→ BACAAN
· · ·

Bagi sebagian besar mahasiswa Universitas Kristen Satya Wacana (UKSW) Salatiga, Jawa Tengah, duduk di Lembaga Kemahasiswaan Universitas LKU adalah posisi yang luar biasa. Bagaimana tidak, organisasi tingkat itu menaungi lembaga kemahasiswaan yang ada di tingkat fakultas.
Bahkan pengangkatan LKF dilakukan oleh Senat Mahasiswa Universitas (SMU)-Lembaga eksekutif di LKU UKSW. Tidak hanya itu, ketua LKU adalah anggota senat universitas yang kedudukannya setara dengan anggota rektorat, dekan, kepala unit dan lain sebagainya. Sungguh posisi yang spektakuler. Meskipun saya baru mengetahuinya setelah berbagung di SMU.
Saya bergabung di lembaga “elit mahasiswa” itu pada periode 2017/2018. Waktu itu saya memasuki tahun ketiga bermahasiswa. Pertimbangan untuk lanjut berpelayanan mulai muncul secara perlahan menjelang akhir masa periode di tingkat fakultas (baca SMF). Periode yang dilengkapi dengan berbagai bekal sebagai fondasi. Fondasi untuk berpijak merangkak naik ke tingkat universitas. Salah satu fondasi tersebut adalah pelatihan kepemimpinan.
Pelatihan kepemimpinan punya andil besar bagi saya untuk menjadi “babu mahasiswa” (baca pelayan). Istilah babu tidaklah dipandang sebagai kehinaan melaikan mindset, bahwa melayani orang lain (baca mahasiswa) adalah keutamaan.
Dibekali nilai-nilai Satya Wacana yang sekaligus menjadi roh dalam proses pelayanan semakin mengukuhkan tekad itu. Nilai-nilai seperti kasih, keadilan, keterbukaan dan lainnya menjadi pendorong kuat dan hebat untuk segera bergabung di SMU.
SMU merupakan lembaga eksekutif mahasiswa di tingkat universitas. Tugas dan fungsinya tidak jauh berbeda dengan SMF. Hanya saja cakupannya lebih luas dan strategis. Beberapa kegiatan besar ada di bawah koordinasi lembaga ini. Di antaranya Pekan Olahraga Mahasiswa (POM), International Indonesian Culture Festival (IICF) dan program-program keren lainnya. Tidak jarang banyak mahasiswa yang mendambakan untuk masuk ke dalam stuktur lembaga bergengsi tersebut. Dengan membulatkan tekad, akhirnya saya melalui proses seleksi dan diterima di sana.
Ketika itu saya ditempatkan pada bidang 3- manajemen & organisasi. Tepatnya di departemen kepemimpinan. Departemen yang menjalankan program pelatihan kepemimpinan dan manajerial mahasiswa di tingkat universitas.
Seperti latihan menegah, dan magang SMU. Konsep LMKM dan LLKM hampir tidak pernah berubah setiap tahunnya. Sedangkan Magang SMU bersifat situasional dan konsepnyapun bisa berubah-ubah sesuai kebutuhan.
Sejak awal periode, departemen tersebut terdiri dari tiga anggota yaitu Aching, Angel dan Defri (penulis) serta satu ketua departemen (kadep) yaitu mas Wahyu. Namun di pertengahan periode, salah satu anggota (Angel) telah lulus kuliah dan harus meninggalkan kami di LK.

· · ·

→ DATA TERSEDIA
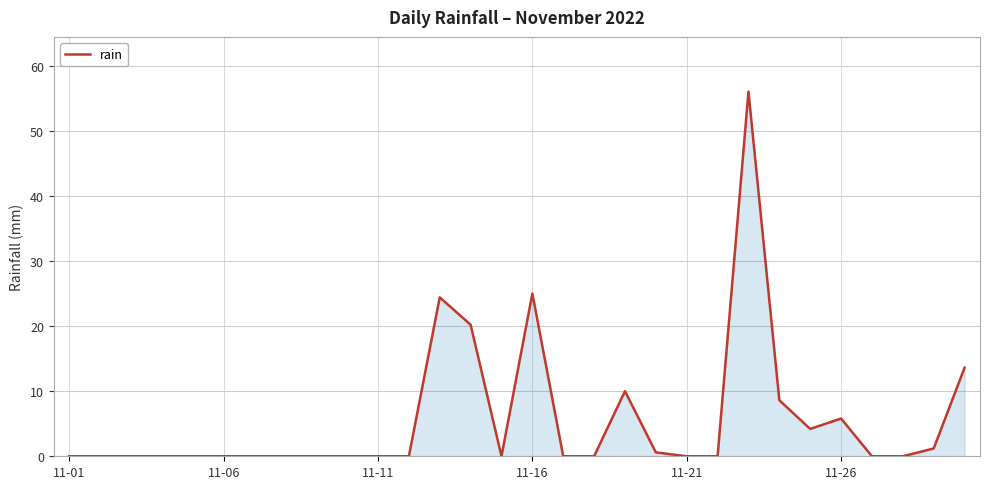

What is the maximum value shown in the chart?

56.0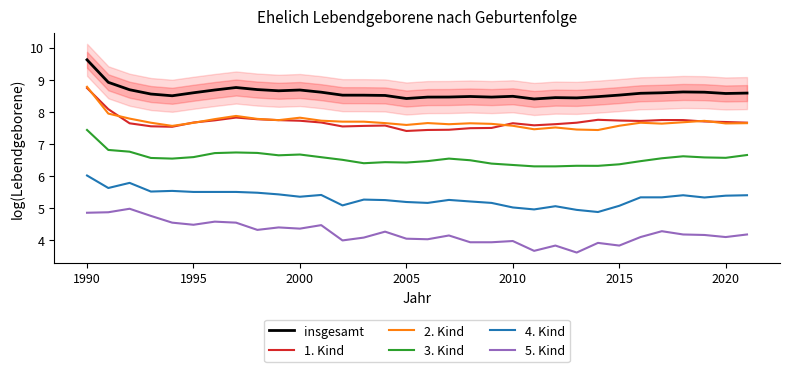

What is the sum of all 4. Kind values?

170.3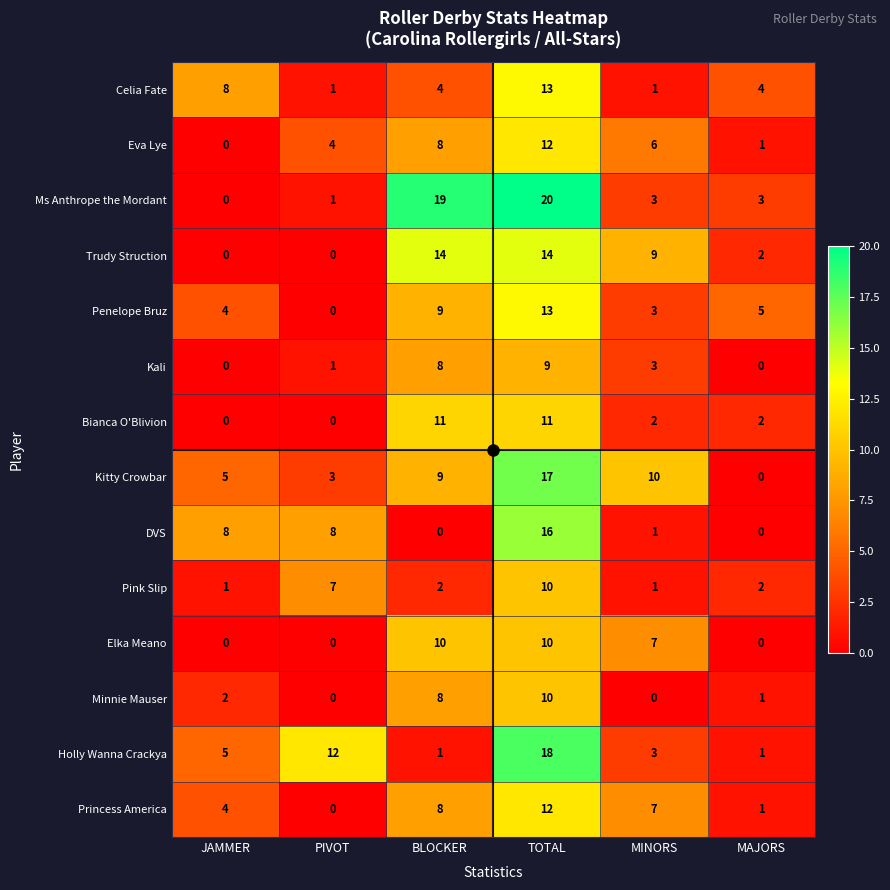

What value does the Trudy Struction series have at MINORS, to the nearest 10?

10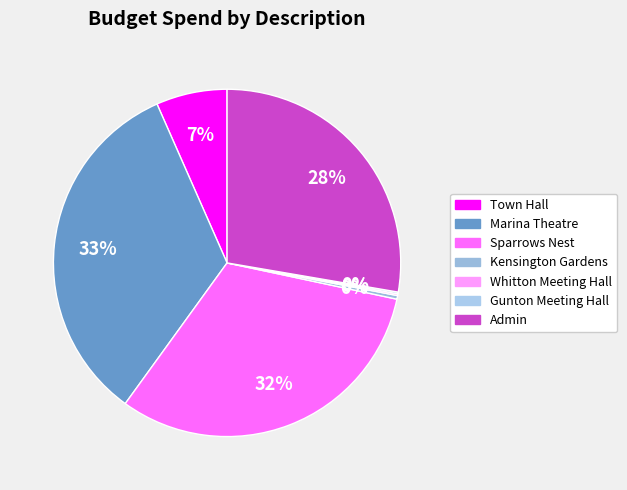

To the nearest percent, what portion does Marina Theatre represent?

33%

· · ·

→ DAFTAR PERTANYAAN
1. Menurut bacaan, pada periode berapa penulis bergabung di SMU?
2. Ketik ulang bagian bacaan mulai dari "Dibekali nilai-nilai Satya" sampai dengan "bergabung di SMU." tanpa mengubah satu huruf pun.
Data di atas adalah materi terpisah yang berdiri sendiri.

→ JAWABAN TIAP TUGAS
1. Periode 2017/2018.

2.
Dibekali nilai-nilai Satya Wacana yang sekaligus menjadi roh dalam proses pelayanan semakin mengukuhkan tekad itu. Nilai-nilai seperti kasih, keadilan, keterbukaan dan lainnya menjadi pendorong kuat dan hebat untuk segera bergabung di SMU.